Individual song titles are given in minimal capitalisation and single quotation marks:
‘From St Kilda to Kings Cross’
‘Friday on my mind’
‘1955’
Artworks
Give the titles of paintings, prints, drawings, photographs, sculptures and art installations in italics and minimal capitalisation:
Mardayin at Mukkamukka by John Mawurndjul AM
The origin of the Milky Way by Janet Dawson
Michelangelo’s Madonna of Bruges
Laocoön and his sons
Do not italicise a description as if it were a title:
Arrangement in grey and black no. 1
But, if the piece is known by another name, use minimal capitalisation and italics for it:
Whistler’s mother
Databases, computer programs and computer products
For databases, use maximal capitalisation and roman type:
The Species Profile and Threats Database is designed to provide information …
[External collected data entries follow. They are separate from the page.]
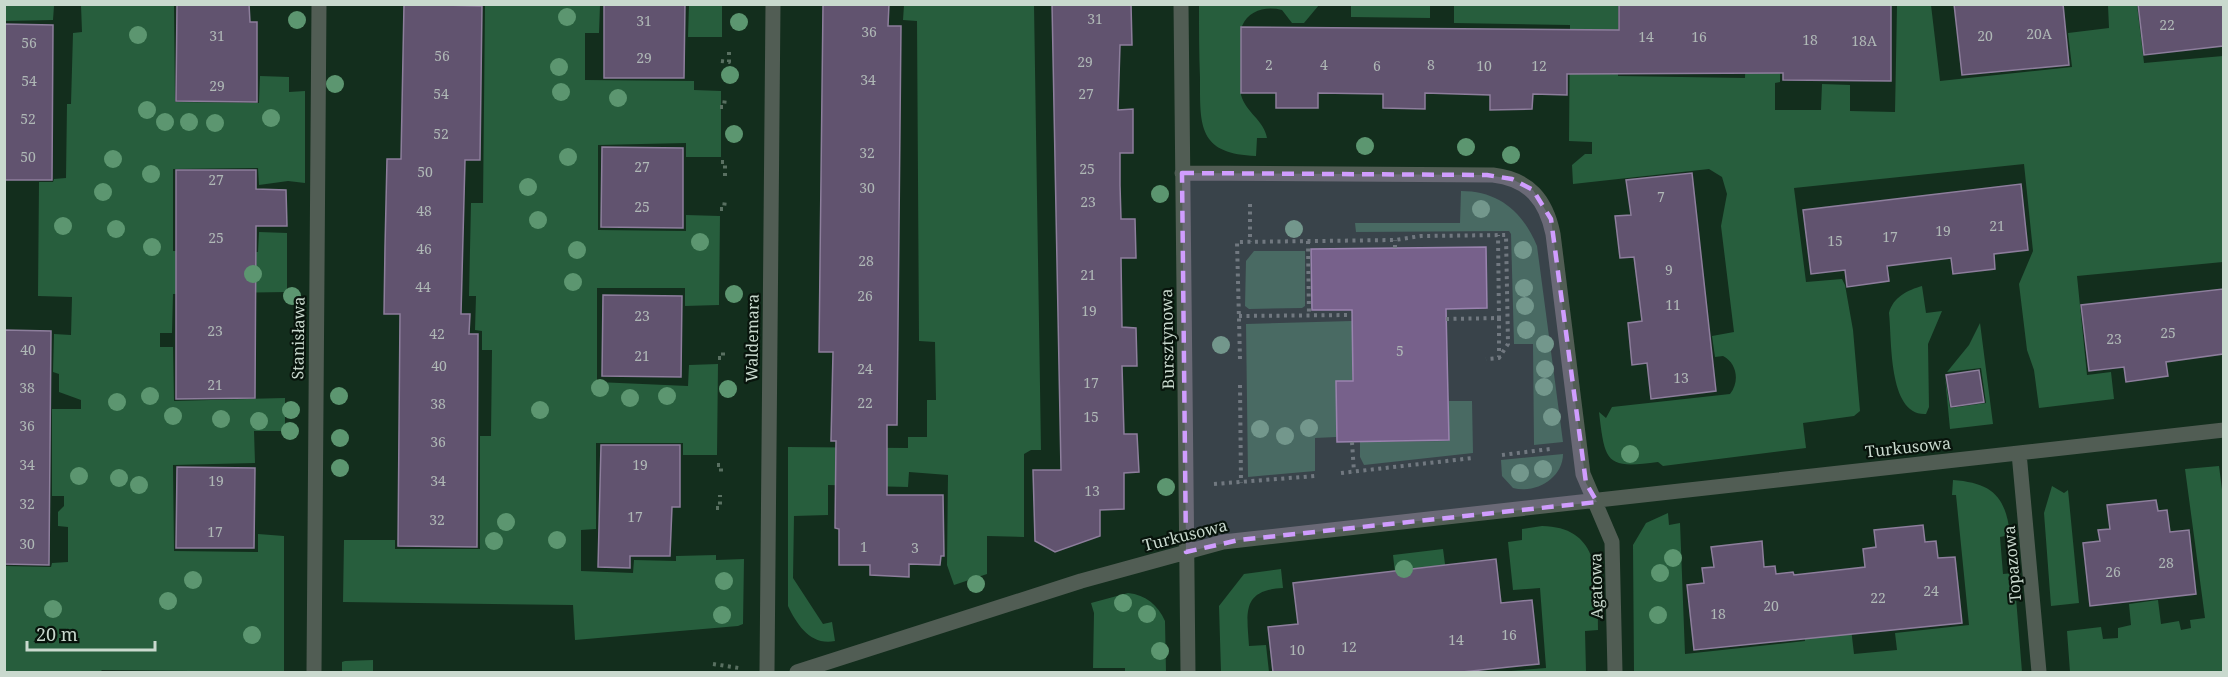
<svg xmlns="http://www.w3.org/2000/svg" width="2228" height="677" viewBox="0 0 2228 677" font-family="'Noto Serif',serif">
<rect width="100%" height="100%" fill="#132e1d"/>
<path fill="#275e3d" d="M4 5H174L175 102 259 103 260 76 289 77V92L305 91V183L288 181 259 185 258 168 173 169V251L258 252 259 232 287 233V292L173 294 172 333H160V347H173L174 401 285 398V431H254L255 463 173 465 174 551 258 552V534L284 536V672L102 670 100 672H5V566L51 567 52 563 68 562V527L58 526V512L64 506V496H52V409H81V400L59 392V374L53 372 54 334 71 335 72 297 38 296 39 182H53L54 179 66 178 67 104H71L73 33 82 32 81 5 54 6 53 20 5 21Z
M485 5H600L599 33H585V80L694 81V90L721 91V157H686V143L598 145V230L686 231V215L720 216 719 305 685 306V288H597V382L688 386 689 365 718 364 717 455H683V443H596V529L581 530V571L633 573 634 560 676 561V556L716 555V560L744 559 743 624 738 626 575 640 573 605 343 602 344 540H395V549H480V436H491L492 350H482V331L475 330 476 296H469L471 203H483Z
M689 5H722V37H688Z
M904 5H1034L1041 450H1031L1024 454V537L987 536V574L954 585 947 565 948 475 909 472 908 487 828 485V515L794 516 793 578 823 624 832 622 835 641C811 646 797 625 788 606V447L908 448V437H927V400H936L935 342 919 341 917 21 903 20Z
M1199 5H1319L1304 23H1292L1282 10C1266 6 1249 10 1242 26L1241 95C1246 113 1264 120 1267 138H1257L1256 156C1198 154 1200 126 1200 78 1199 54 1199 29 1199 5Z
M1351 5H1430V18L1351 17Z
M1454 5H1618V76L1745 78 1747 5H1762V11L1781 13 1780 82 1775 83V110H1821L1822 84 1850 85V111L1895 112 1897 6 1931 5 1940 81 2072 67 2068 33 2109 28 2108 5H2137L2144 63 2223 56V262L2077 276 2087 375 2111 372 2114 399 2039 408 2034 370 2027 350 2019 284 2033 251 2024 164 1794 188 1806 282 1842 279 1845 285 1853 330 1860 411 1854 416 1803 423 1806 448 1663 466 1658 462C1606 469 1605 463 1599 412L1606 418 1612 407 1730 394C1740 382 1737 363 1723 356L1715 357 1712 336 1734 332 1721 226 1727 194 1722 177 1709 169 1573 184 1572 165 1585 154H1592V142L1569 141 1570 25 1454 23Z
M1461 191C1499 191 1523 212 1537 246L1563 442 1534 445 1533 344H1514L1511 234 1509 231 1356 232 1355 223H1460Z
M1254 251H1305V306L1302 308 1249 309 1245 306 1246 261Z
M1922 286 1926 313 1942 311 1928 344 1929 407 1926 414C1888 416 1892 340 1889 313 1893 297 1908 290 1922 286Z
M1352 321V381L1336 382V437L1315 438V471L1248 477 1246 324Z
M1980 323 1993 424 1950 429 1945 377 1950 408 1986 403 1981 368 1947 372 1969 345Z
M1449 401H1472L1473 453 1364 465 1360 457V442L1449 441Z
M1563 454C1563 478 1536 494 1513 488L1502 476 1501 460Z
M2219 466 2224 505 2223 672H2070L2067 631 2101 627 2103 639 2118 638V628L2131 625 2129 604 2158 600 2161 624 2179 621 2181 630 2191 628 2190 620 2205 618 2185 469Z
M1953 480C1992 483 2006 496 2010 535L2000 537 2003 574 2014 573 2022 672H1634L1633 545 1646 523 1668 513 1669 525 1680 523 1685 654 1805 641 1800 590 1846 585 1854 654 1897 650 1895 633 1969 625 1956 495H1952Z
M2052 486 2064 493 2068 490 2079 603 2051 606 2044 513Z
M1542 526C1605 527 1597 586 1598 630L1585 631 1586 672H1499L1546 668 1540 588 1513 590 1508 542 1522 540V529Z
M1443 549 1449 594 1414 597 1421 672H1397L1394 645 1403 644 1393 555Z
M1281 569 1283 588C1241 590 1247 613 1249 646L1266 645 1269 672H1221L1219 606 1244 574Z
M1128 593C1146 595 1158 605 1165 621L1166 672H1125V668H1093L1094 613 1091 603Z
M373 660V672H342V662L345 661Z"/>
<path fill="#61536f" stroke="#8d7e9c" stroke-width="1.5" d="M177 4H249L250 22H257V102L176 101Z
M404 4 482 6 480 160H465L461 314H470L469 334H478L477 547 398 546 400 314H384L385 247 387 159H401Z
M604 4H685L684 78H604Z
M823 4H889L888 26H901L897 425H887V495H943L944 556H941L940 565 909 564V577L870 575V565H839V529L835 528 836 441H831L833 352H819Z
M1052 4H1131L1132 45H1120L1118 110 1133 109V153H1120V185L1121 219H1135L1136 258H1121L1122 327 1136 328 1137 366H1122L1124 434H1137L1139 472 1124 473V509L1100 510V536L1055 552 1035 541 1033 470H1061Z
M1619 4 1891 5V81L1783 80V73L1567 74V95L1533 94 1532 109 1490 110V95L1425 93V109L1383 108V94L1318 93V108H1276V93H1241V27L1619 30Z
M1954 4H2063L2069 65 1962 75Z
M2138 4H2223V46L2144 55Z
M4 24 53 25 52 180H4Z
M602 147 683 148V228L601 227Z
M176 170H256V189L286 190 287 226H256L255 398 176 399Z
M1692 173 1716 391 1651 399 1647 363 1632 365 1628 323 1642 321 1634 257 1620 258 1615 216 1631 215 1626 180Z
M2021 184 2028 250 1994 254 1995 269 1953 274 1951 258 1887 266 1889 281 1847 287 1845 270 1811 274 1803 210Z
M1486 247 1487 308 1446 309 1449 440 1337 442 1336 381H1353L1352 310H1312L1311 249Z
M2223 289V354L2166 362 2168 376 2126 382 2124 367 2089 371 2081 305Z
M603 295 682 296 681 377 602 376Z
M4 330 51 331 49 565 4 564Z
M1979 370 1984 402 1951 407 1946 375Z
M601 445H680V507H672L670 556H630V568L598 567Z
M177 467 255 468 254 548H176Z
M2156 500 2158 511 2167 510 2170 532 2189 530 2196 594 2090 606 2083 543 2100 541 2098 530 2110 529 2107 505Z
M1923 525 1925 542 1936 541 1938 558 1955 557 1962 623 1694 650 1687 585 1704 583 1702 568 1714 567 1711 547 1762 541 1764 567 1775 566 1776 574 1793 572 1794 575 1865 567 1863 549 1876 547 1874 530Z
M1496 559 1501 603 1532 600 1539 664 1462 672H1273L1268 627 1298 624 1293 583Z"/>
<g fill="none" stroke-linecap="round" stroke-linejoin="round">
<path stroke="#597061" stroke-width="4" stroke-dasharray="3 4.5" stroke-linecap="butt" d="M721 61 729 62V49
M720 107H724L725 97
M721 162H725V176
M1250 204V242
M720 209H724L725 199
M1308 241 1309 316
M1395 248V240
M1239 316 1352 315
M1499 318V357
M1446 319 1499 318 1498 235
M718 358H723V349
M1240 359 1237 242 1395 240 1421 236 1506 235 1508 344 1499 358 1486 359
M1240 385 1241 483
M1352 442 1354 472
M1502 455 1550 449
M717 465H721V476
M1341 473 1473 458
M1214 484 1315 476
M716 508H720V495
M713 664 739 668"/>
<path stroke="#515d54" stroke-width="15" d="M1181 4 1188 672
M1182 173 1493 175C1529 179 1546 200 1553 234L1583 474 1612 542 1615 672
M2019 453 2039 672
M314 672 319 4
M767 672 773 4
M797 672 1081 581 1223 542 2224 430"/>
</g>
<g fill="#5c9670">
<circle cx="567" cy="17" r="9"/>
<circle cx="297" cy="20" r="9"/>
<circle cx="739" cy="22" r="9"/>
<circle cx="138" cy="35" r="9"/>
<circle cx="559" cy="67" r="9"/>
<circle cx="730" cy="75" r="9"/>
<circle cx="335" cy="84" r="9"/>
<circle cx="561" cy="92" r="9"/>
<circle cx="618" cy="98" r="9"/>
<circle cx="147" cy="110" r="9"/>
<circle cx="271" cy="118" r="9"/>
<circle cx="165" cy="122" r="9"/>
<circle cx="189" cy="122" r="9"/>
<circle cx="215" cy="123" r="9"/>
<circle cx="734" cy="134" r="9"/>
<circle cx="1365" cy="146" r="9"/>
<circle cx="1466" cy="147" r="9"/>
<circle cx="1511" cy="155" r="9"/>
<circle cx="568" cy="157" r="9"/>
<circle cx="113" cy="159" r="9"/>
<circle cx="151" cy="174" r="9"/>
<circle cx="528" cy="187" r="9"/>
<circle cx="103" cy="192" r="9"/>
<circle cx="1160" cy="194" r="9"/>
<circle cx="1481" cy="209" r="9"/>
<circle cx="538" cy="220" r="9"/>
<circle cx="63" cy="226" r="9"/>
<circle cx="116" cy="229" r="9"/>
<circle cx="1294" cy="229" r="9"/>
<circle cx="700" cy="242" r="9"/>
<circle cx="152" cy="247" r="9"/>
<circle cx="577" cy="250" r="9"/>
<circle cx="1523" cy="250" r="9"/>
<circle cx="253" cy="274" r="9"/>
<circle cx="573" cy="282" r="9"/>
<circle cx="1524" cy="288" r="9"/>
<circle cx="734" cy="294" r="9"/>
<circle cx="292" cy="296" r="9"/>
<circle cx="1525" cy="306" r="9"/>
<circle cx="1526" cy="330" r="9"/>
<circle cx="1545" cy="344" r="9"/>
<circle cx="1221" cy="345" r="9"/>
<circle cx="1545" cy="369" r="9"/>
<circle cx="1544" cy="387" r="9"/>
<circle cx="600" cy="388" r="9"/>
<circle cx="728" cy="389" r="9"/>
<circle cx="150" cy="396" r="9"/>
<circle cx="339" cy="396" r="9"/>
<circle cx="667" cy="396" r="9"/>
<circle cx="630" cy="398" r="9"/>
<circle cx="117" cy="402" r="9"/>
<circle cx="291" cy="410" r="9"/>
<circle cx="540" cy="410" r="9"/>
<circle cx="173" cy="416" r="9"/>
<circle cx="1552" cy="417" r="9"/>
<circle cx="221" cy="419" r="9"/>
<circle cx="259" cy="421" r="9"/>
<circle cx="1309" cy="428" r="9"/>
<circle cx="1260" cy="429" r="9"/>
<circle cx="290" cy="431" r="9"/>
<circle cx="1285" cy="436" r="9"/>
<circle cx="340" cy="438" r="9"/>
<circle cx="1630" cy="454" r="9"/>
<circle cx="340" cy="468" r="9"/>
<circle cx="1543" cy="469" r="9"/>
<circle cx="1520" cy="473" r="9"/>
<circle cx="79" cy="476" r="9"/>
<circle cx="119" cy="478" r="9"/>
<circle cx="139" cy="485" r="9"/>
<circle cx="1166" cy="487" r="9"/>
<circle cx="506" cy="522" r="9"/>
<circle cx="557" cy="540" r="9"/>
<circle cx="494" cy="541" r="9"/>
<circle cx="1673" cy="558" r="9"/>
<circle cx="1404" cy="569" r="9"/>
<circle cx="1660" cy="573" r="9"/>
<circle cx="193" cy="580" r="9"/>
<circle cx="724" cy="581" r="9"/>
<circle cx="976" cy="584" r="9"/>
<circle cx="168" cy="601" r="9"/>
<circle cx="1123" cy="603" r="9"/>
<circle cx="53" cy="609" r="9"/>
<circle cx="1147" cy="614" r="9"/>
<circle cx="722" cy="615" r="9"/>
<circle cx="1658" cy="615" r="9"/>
<circle cx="252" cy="635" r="9"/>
<circle cx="1160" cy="651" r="9"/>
</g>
<path fill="#d09dfe" fill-opacity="0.2" stroke="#d09dfe" stroke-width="4.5" stroke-dasharray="12 8" stroke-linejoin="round" d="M1182 173 1487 175 1512 179 1533 190 1551 219 1586 483 1597 502 1239 540 1186 552Z"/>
<g text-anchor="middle" stroke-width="4.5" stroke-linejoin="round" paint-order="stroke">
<g font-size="14" fill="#afb8b6">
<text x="1095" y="24">31</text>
<text x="644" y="26">31</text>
<text x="2167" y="30">22</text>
<text x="869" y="37">36</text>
<text x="2039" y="39">20A</text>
<text x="217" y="41">31</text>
<text x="1985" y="41">20</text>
<text x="1646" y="42">14</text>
<text x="1699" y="42">16</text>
<text x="1810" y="45">18</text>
<text x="1864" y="46">18A</text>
<text x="29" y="48">56</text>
<text x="442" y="61">56</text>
<text x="644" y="63">29</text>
<text x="1085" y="67">29</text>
<text x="1269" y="70">2</text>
<text x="1324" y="70">4</text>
<text x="1431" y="70">8</text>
<text x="1377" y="71">6</text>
<text x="1484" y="71">10</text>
<text x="1539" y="71">12</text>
<text x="868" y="85">34</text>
<text x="29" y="86">54</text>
<text x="217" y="91">29</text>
<text x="441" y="99">54</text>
<text x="1086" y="99">27</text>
<text x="28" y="124">52</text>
<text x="441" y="139">52</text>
<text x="867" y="158">32</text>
<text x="28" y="162">50</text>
<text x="642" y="172">27</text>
<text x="1087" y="174">25</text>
<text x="425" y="177">50</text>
<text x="216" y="185">27</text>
<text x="867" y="193">30</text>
<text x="1661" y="202">7</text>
<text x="1088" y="207">23</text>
<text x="642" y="212">25</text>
<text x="424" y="216">48</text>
<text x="1997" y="231">21</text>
<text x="1943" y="236">19</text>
<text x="1890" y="242">17</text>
<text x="216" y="243">25</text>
<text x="1835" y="246">15</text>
<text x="424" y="254">46</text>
<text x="866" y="266">28</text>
<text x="1669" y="275">9</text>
<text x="1088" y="280">21</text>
<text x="423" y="292">44</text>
<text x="865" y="301">26</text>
<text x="1673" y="310">11</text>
<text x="1089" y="316">19</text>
<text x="642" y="321">23</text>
<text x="215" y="336">23</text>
<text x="2168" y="338">25</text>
<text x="437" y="339">42</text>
<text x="2114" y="344">23</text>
<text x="28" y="355">40</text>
<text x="1400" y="356">5</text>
<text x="642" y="361">21</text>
<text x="439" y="371">40</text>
<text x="865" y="374">24</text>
<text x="1681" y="383">13</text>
<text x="1091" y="388">17</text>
<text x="215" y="390">21</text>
<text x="27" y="393">38</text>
<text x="865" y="408">22</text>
<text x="438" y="409">38</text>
<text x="1091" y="422">15</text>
<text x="27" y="431">36</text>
<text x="438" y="447">36</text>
<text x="27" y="470">34</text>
<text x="640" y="470">19</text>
<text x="216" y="486">19</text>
<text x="438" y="486">34</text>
<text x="1092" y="496">13</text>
<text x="27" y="509">32</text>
<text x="635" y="522">17</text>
<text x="437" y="525">32</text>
<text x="215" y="537">17</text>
<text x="27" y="549">30</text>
<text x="864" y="552">1</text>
<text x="915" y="553">3</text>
<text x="2166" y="568">28</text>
<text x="2113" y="577">26</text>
<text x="1931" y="596">24</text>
<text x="1878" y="603">22</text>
<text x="1771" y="611">20</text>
<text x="1718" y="619">18</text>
<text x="1509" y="640">16</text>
<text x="1456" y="645">14</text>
<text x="1349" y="652">12</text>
<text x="1297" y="655">10</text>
</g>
<g font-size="16" fill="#c9d9ce" stroke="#08140c">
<text transform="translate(298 338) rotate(-89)" y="6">Stanisława</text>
<text transform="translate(752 338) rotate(-89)" y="6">Waldemara</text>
<text transform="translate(1167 339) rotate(-91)" y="6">Bursztynowa</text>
<text transform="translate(1908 447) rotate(-6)" y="6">Turkusowa</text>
<text transform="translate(1185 535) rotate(-14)" y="6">Turkusowa</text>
<text transform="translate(2012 564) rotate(-95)" y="6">Topazowa</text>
<text transform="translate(1596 586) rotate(-91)" y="6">Agatowa</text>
</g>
</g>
<rect width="2228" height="677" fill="none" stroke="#c9d9ce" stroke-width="12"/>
<path d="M27 641v9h128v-9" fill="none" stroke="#c9d9ce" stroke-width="3"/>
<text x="36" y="641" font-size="18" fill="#c9d9ce" stroke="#08140c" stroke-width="4.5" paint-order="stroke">20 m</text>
</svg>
WHO’s Global Health Observatory (GHO) database …
Caution! Check the titles of databases. The word database may or may not be part of the title.
Some computer languages are defined by international standards that include how to present the name:
Fortran not FORTRAN
COBOL not Cobol
JavaScript not Javascript
For others, use the product information as a guide:
R is a language for statistical computing and graphics …
InDesign not Indesign
Photoshop not PhotoShop
Some product names begin with a lower-case letter; avoid placing them at the beginning of a sentence:
Some computer command and program names are case-sensitive – that is, they will not work in a command line to run a program if the case is incorrect (this occurs on macOS and Linux, for example). Use the correct capitalisation in text describing a program’s use, such as a computer program manual, and use a different font to distinguish the command:
Use the find command to search for files.
not
Find is a command to search for files.
or
find is a command to search for files.
The product name and the name of the file that is run may be different:
Type inkscape on the command line to launch the Inkscape vector drawing program.
Some terms are both names and descriptions. UNIX is the trademarked name of a computer operating system that is built on code developed at Bell Labs. A unix is an operating system that follows the design principles of UNIX – for example, Linux and macOS are unixes. Capitalise unix (Unix) if it begins the sentence.